What accounts for all this talk of unity and bipartisanship and non-ideological problem solving? Speechwriters have no end of hoary terms of uplift to choose from. There's "individualism" and "family," "values" and "faith." So why are unity and competence so crucial to this year's message?

The short answer is that the candidates have no other choice. Washington these days is rived by partisanship, but that's not necessarily anything new or even particularly worrisome. In Washington, partisanship is like the San Francisco fog; it rolls in, hangs out for a while, and everyone goes about their business. The problem is, in this case, it's created total, impenetrable gridlock.

So, though elections are usually about what is to be done, this campaign has been unusually focused on whether it is in fact possible to get anything done. That's why you have Clinton touting her governmental experience and legislative skill, Obama emphasizing his unifying presence and talent for achieving consensus, Romney reminding voters that he once rendered the Olympics profitable, Unity '08 swearing that all we need is a bipartisan ticket, Bloomberg promising to be as good at governing as he was at getting rich, and so on and so on.

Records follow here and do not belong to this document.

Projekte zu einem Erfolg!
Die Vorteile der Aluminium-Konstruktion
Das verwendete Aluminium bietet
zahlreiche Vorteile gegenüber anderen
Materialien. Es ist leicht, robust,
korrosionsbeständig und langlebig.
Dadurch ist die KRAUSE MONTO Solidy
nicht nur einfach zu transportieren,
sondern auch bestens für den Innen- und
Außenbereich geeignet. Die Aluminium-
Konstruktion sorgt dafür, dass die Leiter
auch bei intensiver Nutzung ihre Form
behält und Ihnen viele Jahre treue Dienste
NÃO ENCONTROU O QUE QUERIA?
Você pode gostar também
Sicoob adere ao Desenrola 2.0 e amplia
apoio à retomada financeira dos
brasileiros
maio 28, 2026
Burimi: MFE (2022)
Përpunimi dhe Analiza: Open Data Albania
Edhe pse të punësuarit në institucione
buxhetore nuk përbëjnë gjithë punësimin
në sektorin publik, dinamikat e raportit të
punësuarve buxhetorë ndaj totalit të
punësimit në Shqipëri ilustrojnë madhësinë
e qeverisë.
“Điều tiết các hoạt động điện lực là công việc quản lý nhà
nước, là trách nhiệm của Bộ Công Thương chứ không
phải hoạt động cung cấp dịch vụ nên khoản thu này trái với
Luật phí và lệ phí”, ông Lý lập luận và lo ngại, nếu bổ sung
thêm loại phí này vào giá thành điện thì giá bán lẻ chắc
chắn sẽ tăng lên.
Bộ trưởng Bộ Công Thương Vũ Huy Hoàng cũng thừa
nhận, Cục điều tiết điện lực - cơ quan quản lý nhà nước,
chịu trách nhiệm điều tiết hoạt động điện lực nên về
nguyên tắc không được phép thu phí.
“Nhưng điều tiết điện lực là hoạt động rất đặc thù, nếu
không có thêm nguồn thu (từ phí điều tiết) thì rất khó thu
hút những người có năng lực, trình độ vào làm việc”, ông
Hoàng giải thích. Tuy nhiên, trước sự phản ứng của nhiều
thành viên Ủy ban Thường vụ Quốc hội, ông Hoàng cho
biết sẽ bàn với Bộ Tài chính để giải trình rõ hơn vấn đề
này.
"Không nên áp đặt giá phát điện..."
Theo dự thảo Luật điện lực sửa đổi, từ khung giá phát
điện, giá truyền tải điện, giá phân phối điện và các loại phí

The problem is that hearing all these presidential hopefuls pledge to end gridlock is a bit like having a friend promise to fix my toilet by checking under the hood of my car. Analytically, it's misguided.

-- EZRA KLEIN

The Kennedy dynasty is over, but its heirs may play a significant role in ensuring that the Clintons’ never materializes.

-- ROBERT STEIN

That's the question that I think Democrats need to mull as we move forward to February 5. Do we want a leader in November who builds a broad coalition, or one whose campaign smugly derides a state like South Carolina and the victor of that state's primary by noting (with a fair amount of distortion, naturally) that Jesse Jackson won the state twice? One who flees a loss with a terse written statement, or one who competes for every vote?

-- SHAMANIC

[Obama] is challenging Democratic primary voters, regardless of race or gender, to make an historic decision of their own. In the weeks ahead, they have to decide for themselves whether fealty to the Clintons (and their hardball brand of politics) is still the operative impulse. Tribal loyalties die hard, however, and while many Democrats are clearly afflicted with Clinton fatigue, there is still a sense, among many others, that the hardball tactics now being directed at Obama would stand the party in good stead when redirected this autumn against the Republicans.

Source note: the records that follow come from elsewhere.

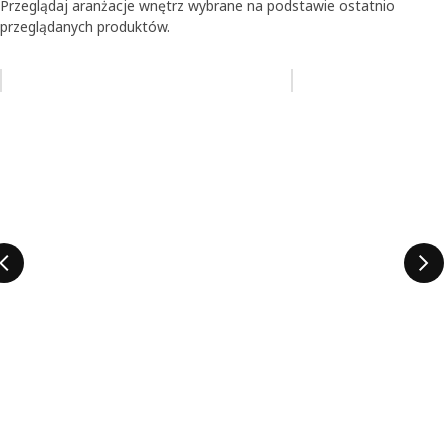
Przeglądaj aranżacje wnętrz wybrane na podstawie ostatnio
przeglądanych produktów.
Pomiń aukcję na liście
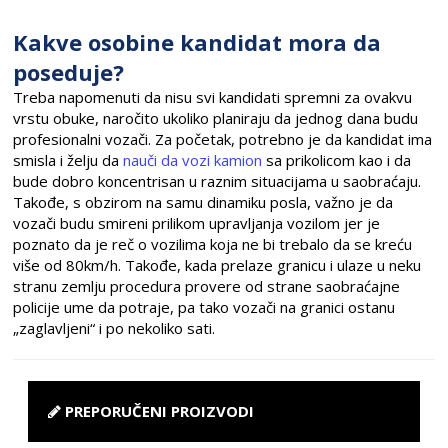
Kakve osobine kandidat mora da
poseduje?
Treba napomenuti da nisu svi kandidati spremni za ovakvu
vrstu obuke, naročito ukoliko planiraju da jednog dana budu
profesionalni vozači. Za početak, potrebno je da kandidat ima
smisla i želju da
nauči da vozi kamion
sa prikolicom kao i da
bude dobro koncentrisan u raznim situacijama u saobraćaju.
Takođe, s obzirom na samu dinamiku posla, važno je da
vozači budu smireni prilikom upravljanja vozilom jer je
poznato da je reč o vozilima koja ne bi trebalo da se kreću
više od 80km/h. Takođe, kada prelaze granicu i ulaze u neku
stranu zemlju procedura provere od strane saobraćajne
policije ume da potraje, pa tako vozači na granici ostanu
„zaglavljeni“ i po nekoliko sati.
PREPORUČENI PROIZVODI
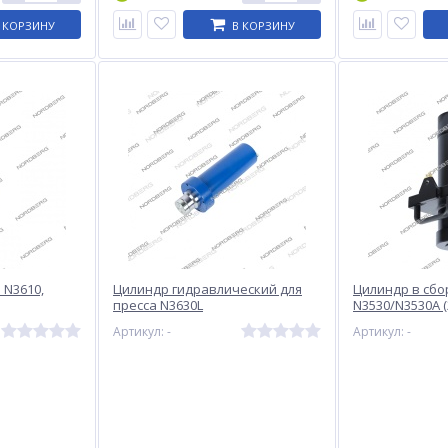
 КОРЗИНУ
В КОРЗИНУ
 N3610,
Цилиндр гидравлический для
Цилиндр в сбо
пресса N3630L
N3530/N3530A (
Артикул: -
Артикул: -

Unlike Clinton and especially Edwards, the Obama message is about unity, not divisions; and hopes rather than grievances. If Obama wins the Democratic nomination, Republicans have a great deal to fear. He has tremendous break-out potential.

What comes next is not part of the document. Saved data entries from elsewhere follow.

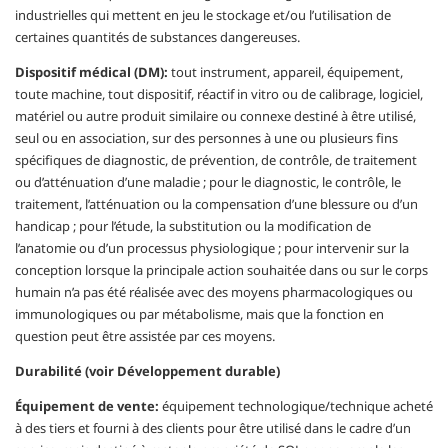
industrielles qui mettent en jeu le stockage et/ou l’utilisation de
certaines quantités de substances dangereuses.
Dispositif médical (DM):
tout instrument, appareil, équipement,
toute machine, tout dispositif, réactif in vitro ou de calibrage, logiciel,
matériel ou autre produit similaire ou connexe destiné à être utilisé,
seul ou en association, sur des personnes à une ou plusieurs fins
spécifiques de diagnostic, de prévention, de contrôle, de traitement
ou d’atténuation d’une maladie ; pour le diagnostic, le contrôle, le
traitement, l’atténuation ou la compensation d’une blessure ou d’un
handicap ; pour l’étude, la substitution ou la modification de
l’anatomie ou d’un processus physiologique ; pour intervenir sur la
conception lorsque la principale action souhaitée dans ou sur le corps
humain n’a pas été réalisée avec des moyens pharmacologiques ou
immunologiques ou par métabolisme, mais que la fonction en
question peut être assistée par ces moyens.
Durabilité (voir Développement durable)
Équipement de vente:
équipement technologique/technique acheté
à des tiers et fourni à des clients pour être utilisé dans le cadre d’un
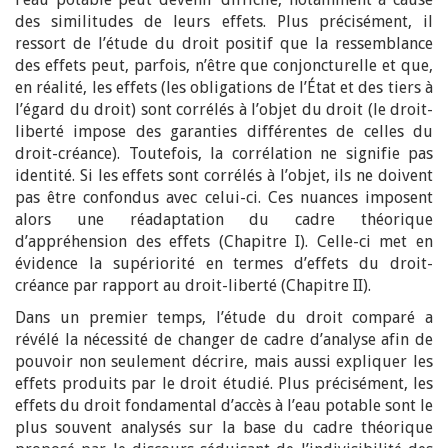
des similitudes de leurs effets. Plus précisément, il
ressort de l’étude du droit positif que la ressemblance
des effets peut, parfois, n’être que conjoncturelle et que,
en réalité, les effets (les obligations de l’État et des tiers à
l’égard du droit) sont corrélés à l’objet du droit (le droit-
liberté impose des garanties différentes de celles du
droit-créance). Toutefois, la corrélation ne signifie pas
identité. Si les effets sont corrélés à l’objet, ils ne doivent
pas être confondus avec celui-ci. Ces nuances imposent
alors une réadaptation du cadre théorique
d’appréhension des effets (Chapitre I). Celle-ci met en
évidence la supériorité en termes d’effets du droit-
créance par rapport au droit-liberté (Chapitre II).
Dans un premier temps, l’étude du droit comparé a
révélé la nécessité de changer de cadre d’analyse afin de
pouvoir non seulement décrire, mais aussi expliquer les
effets produits par le droit étudié. Plus précisément, les
effets du droit fondamental d’accès à l’eau potable sont le
plus souvent analysés sur la base du cadre théorique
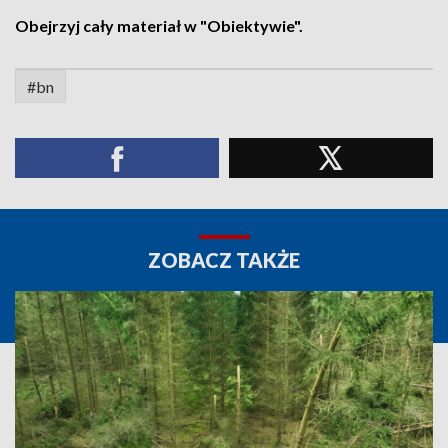
Obejrzyj cały materiał w "Obiektywie".
#bn
ZOBACZ TAKŻE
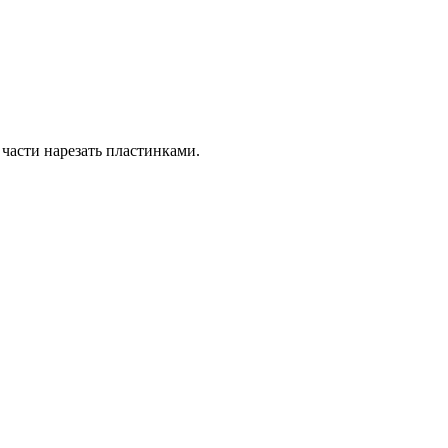
 части нарезать пластинками.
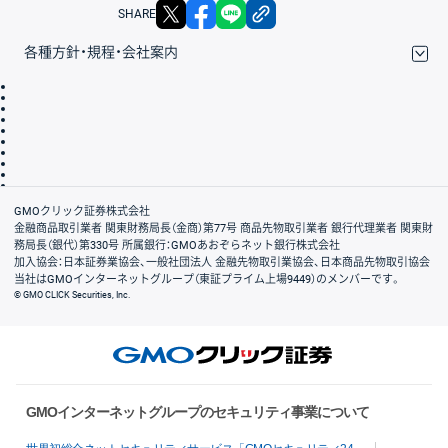
X
facebook
LINE
リンクをコピー
SHARE
各種方針・規程・会社案内
取引規程・約款
サイトマップ
その他のご案内
個人情報保護方針
最良執行方針
サイトのご利用について
ディスクレイマー
信託保全
リスク説明
会社案内
GMOクリック証券株式会社
金融商品取引業者 関東財務局長（金商）第77号 商品先物取引業者 銀行代理業者 関東財
務局長（銀代）第330号 所属銀行：GMOあおぞらネット銀行株式会社
加入協会：日本証券業協会、一般社団法人 金融先物取引業協会、日本商品先物取引協会
当社はGMOインターネットグループ（東証プライム上場9449）のメンバーです。
© GMO CLICK Securities, Inc.
GMOインターネットグループのセキュリティ事業について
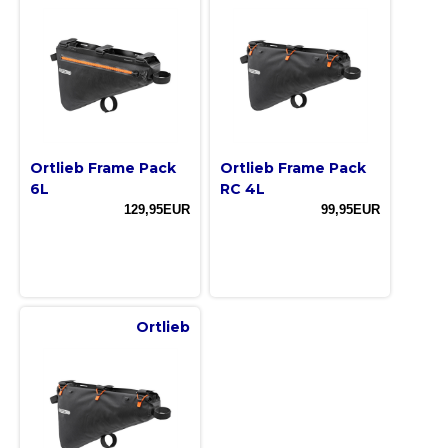
Ortlieb Frame Pack
Ortlieb Frame Pack
6L
RC 4L
129,95EUR
99,95EUR
Ortlieb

I spent Monday afternoon rewatching the last four episodes of the sixth season of The West Wing. I was simultaneously depressed and angered that fiction was so much closer to what this nation needs, and aspires to, than reality (an inversion of the usual Hollyweed treatments); and impressed that the writers managed to anticipate a disturbingly likely scenario for this summer’s Democratic (and, for that matter, Republican) National Convention.

-- C.E. PETIT

Michelle Malkin . . . wants a real man to run for President. She wants someone who will not be afraid to deport all the illegal immigrants and kiss away the Latino vote for generations or to tell people who have lost their homes to "suck it up" and get used to living in the street, and has turned her blog into a personal ad for the man of her dreams. "I need a man," she writes. "A man who can say 'No.' . . . A man who won't panic in the face of economic pain. A man who won’t succumb to media-driven sob stories. A man who can look voters, the media, and the Chicken Littles in Congress in the eye and say the three words no one wants to hear in Washington: "Suck. It. Up." But so far it looks like Malkin's desire for a real man has gone unquenched and she will have to make do with her husband.

-- JON SWIFT

Only small-minded people think [Donald] Rumsfeld is other than a great American and patriot, though of course a contrroversial one. He continues to deserve the respect and thanks of the American people.